Top of Entries shown

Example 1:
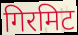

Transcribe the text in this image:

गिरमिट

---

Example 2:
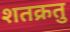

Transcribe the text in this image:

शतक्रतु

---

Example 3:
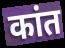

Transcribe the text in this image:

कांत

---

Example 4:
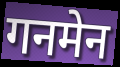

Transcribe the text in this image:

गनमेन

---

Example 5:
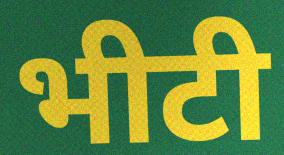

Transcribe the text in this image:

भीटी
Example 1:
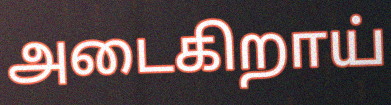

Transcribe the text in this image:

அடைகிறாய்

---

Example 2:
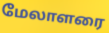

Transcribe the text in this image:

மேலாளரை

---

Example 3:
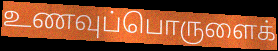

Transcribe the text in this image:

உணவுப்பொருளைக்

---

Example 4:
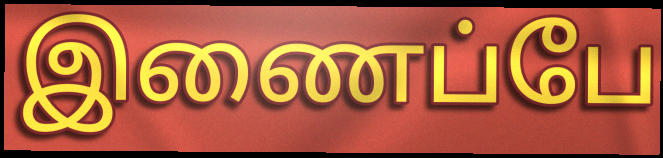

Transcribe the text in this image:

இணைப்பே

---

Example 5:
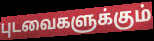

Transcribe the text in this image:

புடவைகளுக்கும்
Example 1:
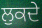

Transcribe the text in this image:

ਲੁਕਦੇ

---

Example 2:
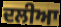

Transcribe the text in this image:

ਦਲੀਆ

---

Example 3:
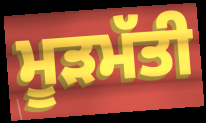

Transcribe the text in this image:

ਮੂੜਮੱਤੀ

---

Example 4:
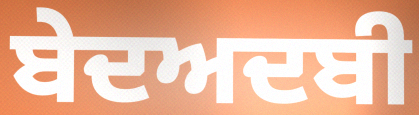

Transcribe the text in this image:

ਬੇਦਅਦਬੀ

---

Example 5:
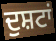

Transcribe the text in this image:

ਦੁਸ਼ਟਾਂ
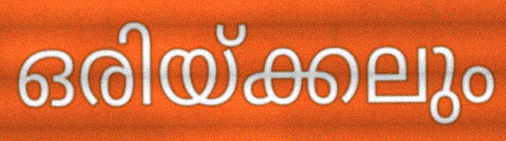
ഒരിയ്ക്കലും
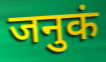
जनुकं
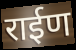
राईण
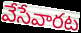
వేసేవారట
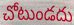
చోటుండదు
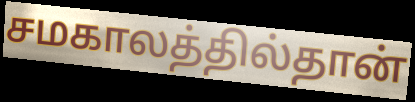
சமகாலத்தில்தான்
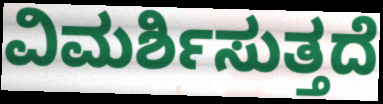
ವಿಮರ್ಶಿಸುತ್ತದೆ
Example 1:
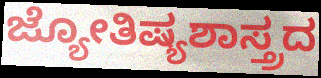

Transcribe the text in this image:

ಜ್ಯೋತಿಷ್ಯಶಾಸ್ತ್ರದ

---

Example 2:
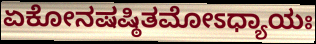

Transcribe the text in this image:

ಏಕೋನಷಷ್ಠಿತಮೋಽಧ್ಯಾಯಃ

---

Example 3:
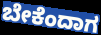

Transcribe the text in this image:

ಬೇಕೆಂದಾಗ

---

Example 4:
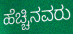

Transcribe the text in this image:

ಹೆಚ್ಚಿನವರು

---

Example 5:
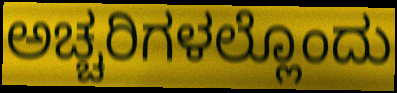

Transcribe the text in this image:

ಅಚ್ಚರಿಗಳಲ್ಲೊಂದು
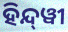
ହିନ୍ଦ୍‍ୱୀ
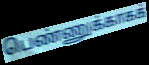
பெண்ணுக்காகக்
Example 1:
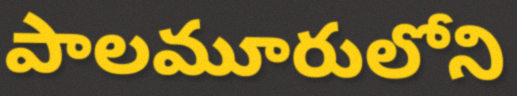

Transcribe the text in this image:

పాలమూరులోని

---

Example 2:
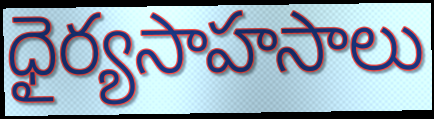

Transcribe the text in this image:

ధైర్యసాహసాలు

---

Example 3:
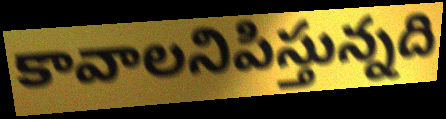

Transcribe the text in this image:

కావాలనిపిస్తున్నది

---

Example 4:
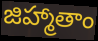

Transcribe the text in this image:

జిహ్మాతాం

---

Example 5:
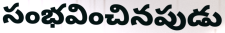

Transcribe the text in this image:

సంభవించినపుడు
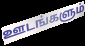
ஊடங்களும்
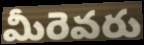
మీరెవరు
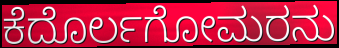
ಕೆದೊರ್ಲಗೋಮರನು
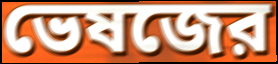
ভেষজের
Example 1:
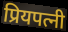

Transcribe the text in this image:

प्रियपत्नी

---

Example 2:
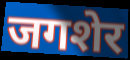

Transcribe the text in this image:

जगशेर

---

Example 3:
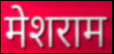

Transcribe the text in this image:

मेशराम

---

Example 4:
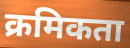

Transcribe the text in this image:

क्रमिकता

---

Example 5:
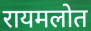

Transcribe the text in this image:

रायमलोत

Bottom of Entries shown

* [What you will do]
Print all the records again exactly; do not include any picture.

* [Response area]
Example 1:

Transcribe the text in this image:

गिरमिट

---

Example 2:

Transcribe the text in this image:

शतक्रतु

---

Example 3:

Transcribe the text in this image:

कांत

---

Example 4:

Transcribe the text in this image:

गनमेन

---

Example 5:

Transcribe the text in this image:

भीटी
Example 1:

Transcribe the text in this image:

அடைகிறாய்

---

Example 2:

Transcribe the text in this image:

மேலாளரை

---

Example 3:

Transcribe the text in this image:

உணவுப்பொருளைக்

---

Example 4:

Transcribe the text in this image:

இணைப்பே

---

Example 5:

Transcribe the text in this image:

புடவைகளுக்கும்
Example 1:

Transcribe the text in this image:

ਲੁਕਦੇ

---

Example 2:

Transcribe the text in this image:

ਦਲੀਆ

---

Example 3:

Transcribe the text in this image:

ਮੂੜਮੱਤੀ

---

Example 4:

Transcribe the text in this image:

ਬੇਦਅਦਬੀ

---

Example 5:

Transcribe the text in this image:

ਦੁਸ਼ਟਾਂ
ഒരിയ്ക്കലും
जनुकं
राईण
వేసేవారట
చోటుండదు
சமகாலத்தில்தான்
ವಿಮರ್ಶಿಸುತ್ತದೆ
Example 1:

Transcribe the text in this image:

ಜ್ಯೋತಿಷ್ಯಶಾಸ್ತ್ರದ

---

Example 2:

Transcribe the text in this image:

ಏಕೋನಷಷ್ಠಿತಮೋಽಧ್ಯಾಯಃ

---

Example 3:

Transcribe the text in this image:

ಬೇಕೆಂದಾಗ

---

Example 4:

Transcribe the text in this image:

ಹೆಚ್ಚಿನವರು

---

Example 5:

Transcribe the text in this image:

ಅಚ್ಚರಿಗಳಲ್ಲೊಂದು
ହିନ୍ଦ୍‍ୱୀ
பெண்ணுக்காகக்
Example 1:

Transcribe the text in this image:

పాలమూరులోని

---

Example 2:

Transcribe the text in this image:

ధైర్యసాహసాలు

---

Example 3:

Transcribe the text in this image:

కావాలనిపిస్తున్నది

---

Example 4:

Transcribe the text in this image:

జిహ్మాతాం

---

Example 5:

Transcribe the text in this image:

సంభవించినపుడు
ஊடங்களும்
మీరెవరు
ಕೆದೊರ್ಲಗೋಮರನು
ভেষজের
Example 1:

Transcribe the text in this image:

प्रियपत्नी

---

Example 2:

Transcribe the text in this image:

जगशेर

---

Example 3:

Transcribe the text in this image:

मेशराम

---

Example 4:

Transcribe the text in this image:

क्रमिकता

---

Example 5:

Transcribe the text in this image:

रायमलोत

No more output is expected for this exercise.